For me, the feeling of home is all about being with my parents. Last month in September, I had gone to my mum’s place, in the city of Surat in Gujarat. I reached there at the break of the dawn. And then, slowly, everything started. The apartment’s lift, which is more than two decades old now, has a pre-recorded setting in it. And as I open its doors, the lady starts singing. Welcome! Please close the door. I say hello to this lady, and to the watchman, who comes behind me, lifting my heavy bags.

As I enter the corridor, I wave to my neighbour aunty. Once inside the house, I hit the sack and hug my sleepy brothers. Next, I try to wake them up by tickling their feet. My father scuffles my hair and switches on the television set as he settles down on the sofa. I can see only breaking news and zodiac forecasts on the TV. Then, my mum goes to the terrace. I follow her as I still feel the Rajdhani train jerks. She feeds the pigeons some handfuls of jowar grains. Then, she fills the shallow pots with some water for the little birds and squirrels that loiter around on the terrace. Now is the crow’s turn. My mum says they like spicy stuff, so she puts some gathiya, a type of Gujarati spicy namkeen (snack) on one of the roofs for the crows.

In the next hour, my dad prepares a glass of hot dudh chai for me; a mix of tea and milk, with some freshly ground ginger root, lots of black pepper, cardamom and other spices. There’s a little window from which I can see him in the kitchen. And I smile to myself, as I realise how I look like him. Super slim with flesh-less cheeks.

Next, my father wakes up my younger brothers. And then, his ranting starts: “How can you reach the textile market this late? How can a businessman work like this? When will you were bring discipline in your life, if you really want to taste success? I should marry you guys off and let your wives rectify your spoilt lifestyles.” My brothers have no effect, whatsoever. They’re just checking their phones, with their eyes half-open. My mum keeps looking at me, and hugging me. I just keep my head on her lap, close my eyes and think to myself: “I’ve been missing this, ma.”
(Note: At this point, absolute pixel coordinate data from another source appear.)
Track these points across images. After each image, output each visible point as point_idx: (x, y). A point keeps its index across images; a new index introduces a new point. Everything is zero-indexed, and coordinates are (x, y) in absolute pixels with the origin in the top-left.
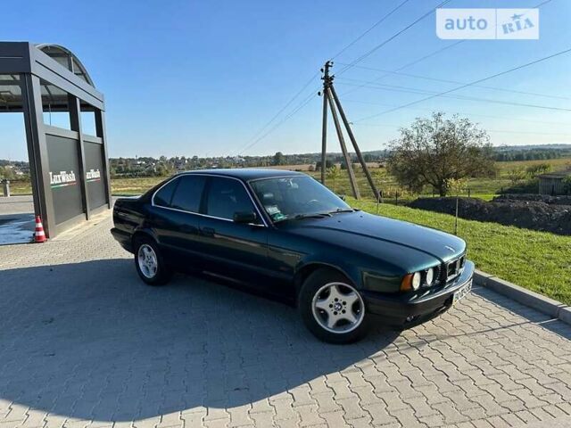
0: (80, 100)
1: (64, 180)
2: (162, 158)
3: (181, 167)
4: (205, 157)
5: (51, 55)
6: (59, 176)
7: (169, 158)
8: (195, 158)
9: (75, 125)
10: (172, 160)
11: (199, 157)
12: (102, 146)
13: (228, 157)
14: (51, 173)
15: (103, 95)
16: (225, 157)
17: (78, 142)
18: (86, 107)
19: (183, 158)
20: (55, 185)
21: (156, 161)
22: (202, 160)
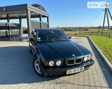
0: (42, 15)
2: (73, 27)
9: (40, 20)
11: (81, 27)
12: (48, 24)
15: (49, 14)
16: (87, 27)
17: (41, 23)
18: (44, 16)
19: (77, 27)
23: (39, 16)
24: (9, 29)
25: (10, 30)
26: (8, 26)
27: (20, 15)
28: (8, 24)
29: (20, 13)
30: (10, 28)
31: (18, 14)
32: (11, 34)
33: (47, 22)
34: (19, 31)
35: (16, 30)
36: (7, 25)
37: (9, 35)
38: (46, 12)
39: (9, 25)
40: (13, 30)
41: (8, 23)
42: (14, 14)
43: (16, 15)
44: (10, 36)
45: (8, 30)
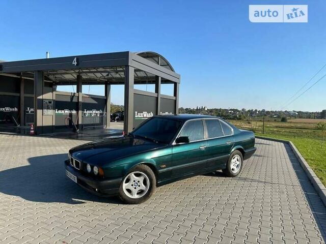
0: (162, 78)
1: (145, 116)
2: (243, 110)
3: (254, 115)
4: (270, 110)
5: (144, 57)
6: (142, 114)
7: (247, 110)
8: (263, 111)
9: (157, 90)
10: (249, 111)
11: (266, 110)
12: (175, 101)
13: (286, 111)
14: (136, 112)
15: (180, 75)
16: (284, 111)
17: (157, 98)
18: (166, 81)
20: (138, 118)
21: (239, 111)
22: (268, 112)
23: (154, 80)
24: (77, 110)
25: (80, 112)
26: (77, 101)
27: (108, 75)
28: (78, 97)
29: (109, 72)
30: (80, 107)
31: (105, 74)
32: (80, 123)
33: (173, 95)
34: (101, 114)
35: (94, 112)
36: (75, 100)
37: (76, 123)
38: (172, 70)
39: (80, 100)
40: (87, 113)
41: (77, 95)
42: (93, 72)
43: (99, 75)
44: (78, 125)
45: (74, 112)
In the next hour, which is around 9 in the morning, my mum prepares the veggies in the kitchen. My dad helps her as usual and kneads the dough. Then, the both of them will make some rotis and go to the nearest cows’ shelter and feed the rotis to them. Later in the hour, my mum serves breakfast to my brothers, who are presently in a rush to hit the textile market. As they leave, a little battle starts between my mum and dad, and I totally love their loud conversations. My dad will now complete his chores and promise to run away to the textile market, as soon as possible. He’ll tighten the bed sheets (believe me, nobody does a better job than him), and leave each bed crisp and even-looking. Then, he’ll make some business calls as if he’s pissed with them, before going off to work.

And me? What am I up to? I just smile looking at my hardworking dad and my loving mum, while they argue, every morning. It feels so good to be home, to be with them, in the midst of all that chaos. When are you visiting home? How does it feel like?

Oh, yes. Happy Dussehra, dear readers! Hope you achieve victory in all your tasks.